Михаил Гус - Дуэль в Кабуле
— Грог, — пояснил, заплетаясь, Птицын, — очень любит мистер…
Тут он запнулся.
— Мистер Эшли, я знаю, — подхватил Виткевич.
— Эшли… Эшли, — повторил Птицын. — …Оч-чень любит… Портвейн… п… п… рямо из Лондона…
Виткевич открыл бутылку, налил в рюмки… Птицын мигом опрокинул свою, а Ян снова выпил водки…
Минут через пять Птицын повалился на пол, захрапел. Виткевич обе бутылки вина немедленно поставил в шкаф, поднял Птицына, положил на диван, осмотрел карманы.
…Родофиникин, выслушав Виткевича, написал бумагу в III Отделение. Через несколько дней Виткевич был приглашен в здание у Синего моста.
Его принял молодой щеголеватый полковник, отменно учтивый, сияющий, благообразный.
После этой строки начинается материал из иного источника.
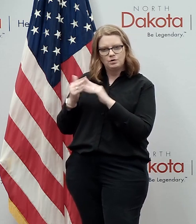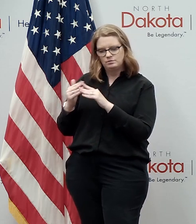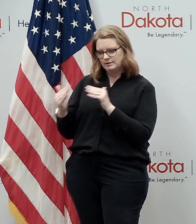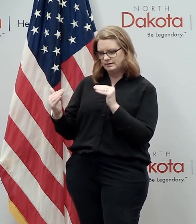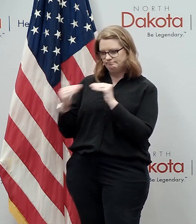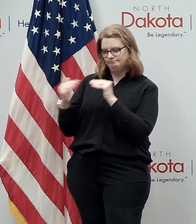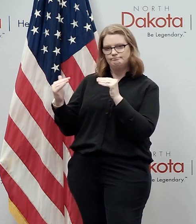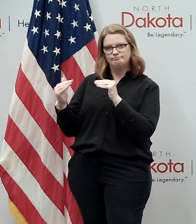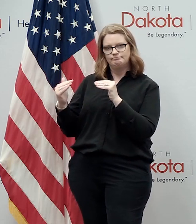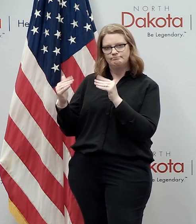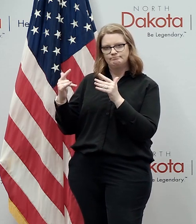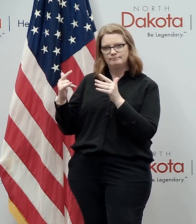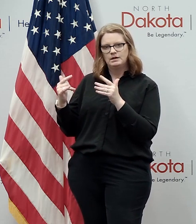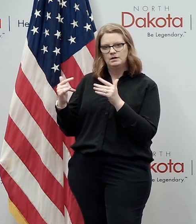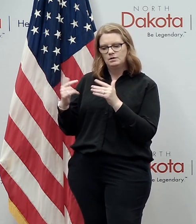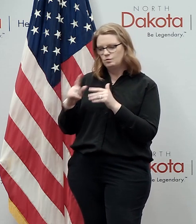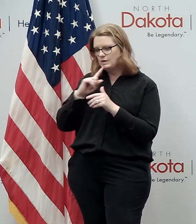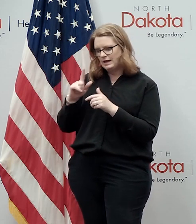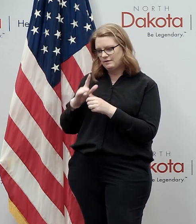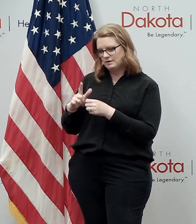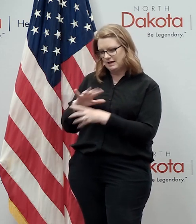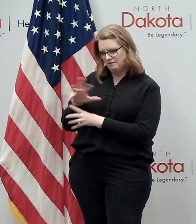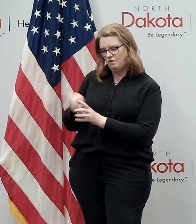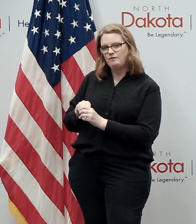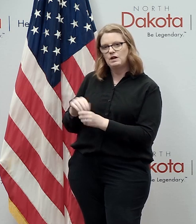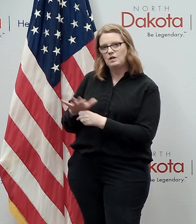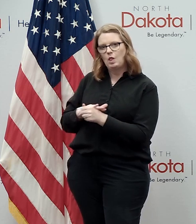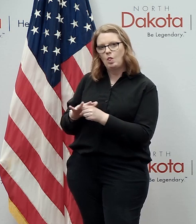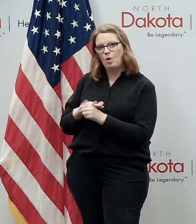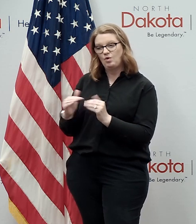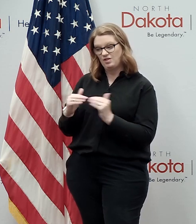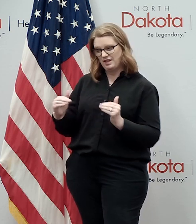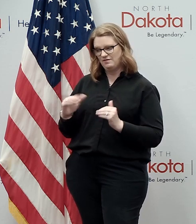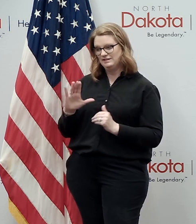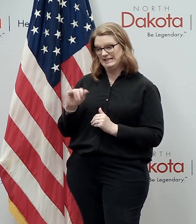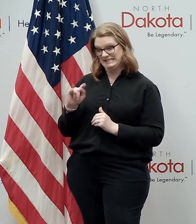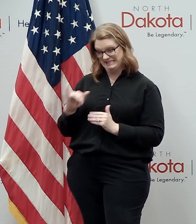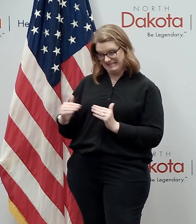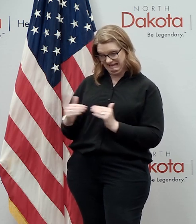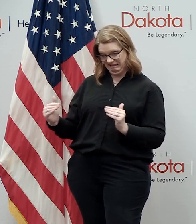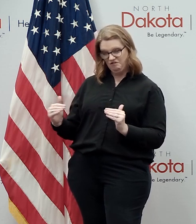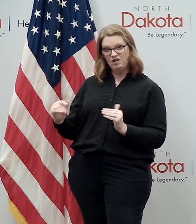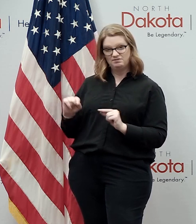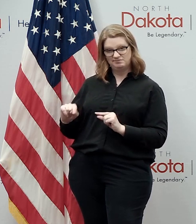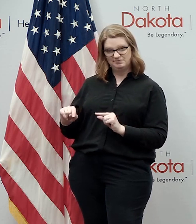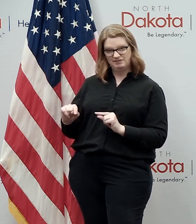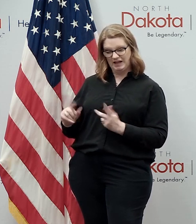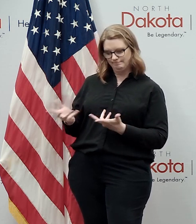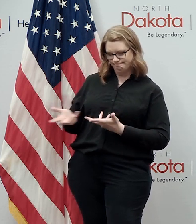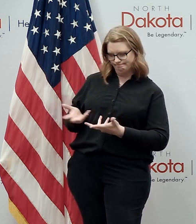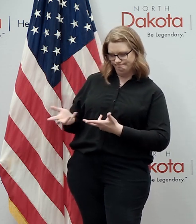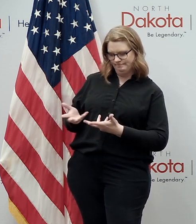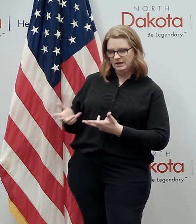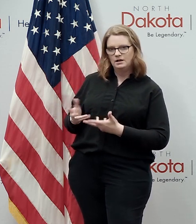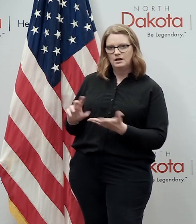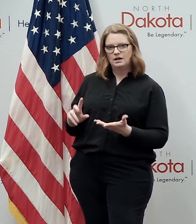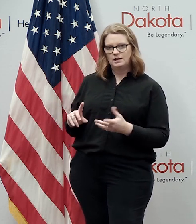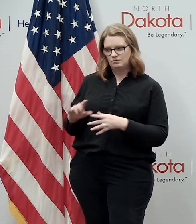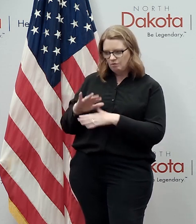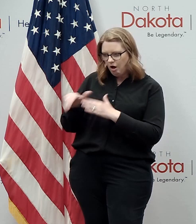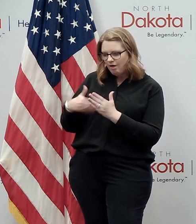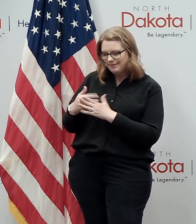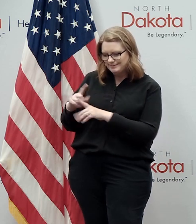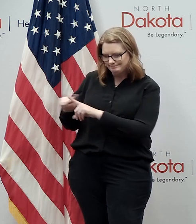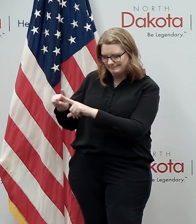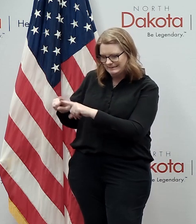really involves we got to get involved at the local level i mean that's we're down to the city level uh and all of the institutions within the cities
Виткевич рассказал, как и где познакомился с Птицыным.
— В вино, несомненно, подмешано сонно-е зелье, — сказал Ян.
— Мы проверим, поручик. А где бумаги? Виткевич подал полковнику. Он бегло их посмотрел.
— Ничего подозрительного… Впрочем, вот это английское письмо, кажись, имеет следы симпатических чернил. Ладно, выясним. Но и без того ясно: вам, поручик, оказали внимание господа британцы… Почему же?
Виткевич предвидел такой вопрос и предварительно спросил у Родофиникина, до каких пределов он может быть откровенен.
— От III Отделения тайн у нас нет, — услышал он в ответ. И потому изложил полковнику историю своего путешествия в Бухару: попытку убить его в пустыне, исчезновение старика, который оказался туркменом, замеченным еще до того в Оренбурге в сношениях с Евангелической миссией.
— Генерал-адъютант Перовский писал нам о вредоносности сей Евангелической миссии, — сказал жандармский полковнику — но его величеству не благоугодно было ее закрыть… Но мы наблюдаем за ней.
«А Деев, — подумал Виткевич, — служит и у вас, и у миссии… Немного же толку из такого наблюдения выйдет».
Прощаясь, полковник вдруг спросил:
— Вы, поручик, кажется, были по конфирмации покойного государя сосланы в Оренбург в солдаты?
— Так точно, господин полковник, и служил солдатом пять лет, после чего был прикомандирован к Пограничной комиссии и высочайше произведен в первый офицерский чин.
— Да, да, мы знаем… Генерал-адъютант Перовский преотлично аттестует вас. Благодарю вас. А этого голубчика Птицына мы уберем…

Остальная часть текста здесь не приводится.